こうして投稿している間にもブックマークをしてくれている方がいらっしゃるようで、とてもうれしいです。

よろしければブックマークだけでなく、☆☆☆☆☆の評価もよろしくお願いします。

 

 「あの、陛下、これは一体…」

 

 アキラは戸惑っていた。皇帝から直接渡された書類なのだから、辞令かと思えば自分の受験票だったのだ。これで戸惑わない人はいないだろう。

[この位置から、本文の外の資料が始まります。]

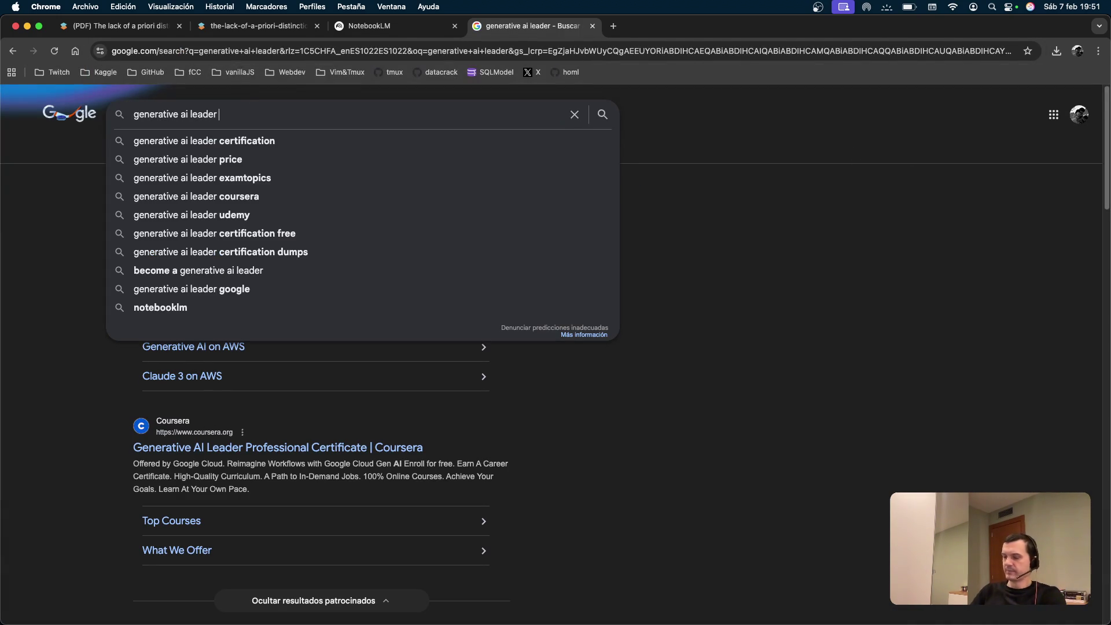
type("ogle")
key("Return")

 困惑するアキラを見る皇帝は満面の笑みだ。皇帝の顔には、ドッキリ大成功などと書いてあるのではと錯覚するほどだ。

 

 「見ての通り、貴官の受験票だ。私の権限で定員にねじ込んでやっても良かったが、それでは外聞が悪いだろう?本末転倒だからな。貴官ならば問題ないと思うが、くれぐれも不合格になどならないように。それこそ外聞が悪いというものだ」

 

 そう言ってはっはっはと笑う皇帝はとても楽しそうだが、アキラからすれば全く笑えないし楽しくもなかった。なぜならば受験するのが帝立魔法学校だからだ。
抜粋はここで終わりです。